Ruhig lauschte ich den spielenden Böen draußen, die die weißen, flockigen Schneekügelchen durch die Luft tanzen und die kahlen Sträucher wie harte Paukenschläge immer wieder gegen das von zartem Rot betünchten Vorhängen umgebende große Fenster klirren ließen.

Meine ganze Aufmerksamkeit lag auf diesen winzigen Schönheiten der Natur, während ich die sich ausbreitende Stille zwischen Yoongi und mir schlicht zu ignorieren versuchte.

Noch immer lagen wir im Bett, diesmal eng aneinander gekuschelt und Arm in Arm.

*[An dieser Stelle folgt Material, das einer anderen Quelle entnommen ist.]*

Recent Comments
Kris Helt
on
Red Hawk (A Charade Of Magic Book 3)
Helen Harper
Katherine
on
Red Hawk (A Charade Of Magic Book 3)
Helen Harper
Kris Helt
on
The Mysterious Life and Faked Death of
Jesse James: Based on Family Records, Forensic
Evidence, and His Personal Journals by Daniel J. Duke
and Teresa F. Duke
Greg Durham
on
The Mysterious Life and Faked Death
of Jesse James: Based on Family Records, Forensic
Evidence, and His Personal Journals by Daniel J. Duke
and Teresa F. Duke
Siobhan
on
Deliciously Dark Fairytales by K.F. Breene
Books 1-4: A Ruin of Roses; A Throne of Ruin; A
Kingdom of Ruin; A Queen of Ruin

Es hatte mich einige Zeit gekostet, um wieder vollständig Herr über mich und meinen Körper zu werden, jedoch war ich so ausgelaugt gewesen, dass ich kein Wort der Widerrede verlor, als mich Yoongi mit einem sanften Griff an meinem Arm wieder zurück auf die noch warmen Laken zog.

Seitdem hatte er seine Umarmung nicht ein bisschen gelockert und obwohl ich mir nichts schöneres hätte vorstellen können, nagte die Unruhe an mir. Dabei wusste ich selbst nicht genau, warum. An sich war doch alles wieder gut, oder?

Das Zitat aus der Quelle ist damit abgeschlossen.